The car has nuts to spare, but could that be a valid reading? What could be causing this over-boost? What can I damage?


----------



## hermes350GT (Oct 18, 2013)

def not a valid reading. 48 psi would shred that car. I have the torque app as well. You need the adjust the settings to get the correct reading.


----------



## bradwhite (Mar 27, 2007)

What settings are adjustable? Torque app is just reading what the ECU tells it. Recent work included a new OEM downpipe. Is there something that
could have happened during that install? Didn't seem to have the power that it does now before the DP. Love the power, just don't want to break anything.


----------



## 20v master (May 7, 2009)

Torque doesn't read from the MAP sensor, since it's not a true MAP and can't read vacuum. Boost/vac readings are interpolated from MAF values, ie not accurate, but much closer than what you are seeing.

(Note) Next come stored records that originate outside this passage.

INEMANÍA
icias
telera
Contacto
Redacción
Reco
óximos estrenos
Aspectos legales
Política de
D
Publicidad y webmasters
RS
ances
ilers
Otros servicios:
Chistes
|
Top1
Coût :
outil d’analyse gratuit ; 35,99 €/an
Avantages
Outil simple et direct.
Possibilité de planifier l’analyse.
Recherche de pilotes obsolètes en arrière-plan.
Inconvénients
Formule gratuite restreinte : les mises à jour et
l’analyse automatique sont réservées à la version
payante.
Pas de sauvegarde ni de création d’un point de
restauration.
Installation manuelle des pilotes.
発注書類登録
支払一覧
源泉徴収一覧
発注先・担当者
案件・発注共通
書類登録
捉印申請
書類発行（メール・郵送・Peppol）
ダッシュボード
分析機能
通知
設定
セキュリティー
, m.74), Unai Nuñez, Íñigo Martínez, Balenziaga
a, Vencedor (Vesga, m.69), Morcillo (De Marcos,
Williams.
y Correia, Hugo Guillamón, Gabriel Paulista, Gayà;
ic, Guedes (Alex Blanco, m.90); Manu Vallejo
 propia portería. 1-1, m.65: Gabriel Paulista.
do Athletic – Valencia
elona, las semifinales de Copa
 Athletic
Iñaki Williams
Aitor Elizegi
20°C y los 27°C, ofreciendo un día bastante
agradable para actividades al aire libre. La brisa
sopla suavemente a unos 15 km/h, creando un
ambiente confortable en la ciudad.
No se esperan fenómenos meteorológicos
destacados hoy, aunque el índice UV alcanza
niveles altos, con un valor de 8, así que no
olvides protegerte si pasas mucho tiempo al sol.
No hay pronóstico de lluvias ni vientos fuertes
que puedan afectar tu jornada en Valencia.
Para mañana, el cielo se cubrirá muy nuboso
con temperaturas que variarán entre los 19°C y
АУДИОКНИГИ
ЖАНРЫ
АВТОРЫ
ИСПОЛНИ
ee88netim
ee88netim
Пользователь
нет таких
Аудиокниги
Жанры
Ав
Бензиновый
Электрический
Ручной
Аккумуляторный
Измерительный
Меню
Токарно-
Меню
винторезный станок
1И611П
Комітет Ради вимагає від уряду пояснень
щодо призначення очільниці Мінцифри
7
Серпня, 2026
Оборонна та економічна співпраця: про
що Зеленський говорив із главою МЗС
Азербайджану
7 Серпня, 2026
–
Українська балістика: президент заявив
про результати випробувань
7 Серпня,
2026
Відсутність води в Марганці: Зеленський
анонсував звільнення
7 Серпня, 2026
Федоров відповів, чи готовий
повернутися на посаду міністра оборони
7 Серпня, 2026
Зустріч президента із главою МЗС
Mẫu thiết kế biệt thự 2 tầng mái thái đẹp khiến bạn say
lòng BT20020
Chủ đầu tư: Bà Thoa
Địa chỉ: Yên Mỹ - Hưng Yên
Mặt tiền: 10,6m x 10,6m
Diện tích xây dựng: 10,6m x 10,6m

The above poster is right, under the Vehicle Profile is a Boost Adjustment option, which let's you specify how boost is read in your ECU. For 1.8T's, this means subtracting atmospheric, ie 1 bar, ie 14.7 psi to get accurate readings. However, I'd say you have some other things set wrong (probably displacement) as well to get a boost reading of 48 psi.


----------



## bradwhite (Mar 27, 2007)

Thanks Guys. I will look into the settings and make changes to get a more accurate reading.:thumbup:


----------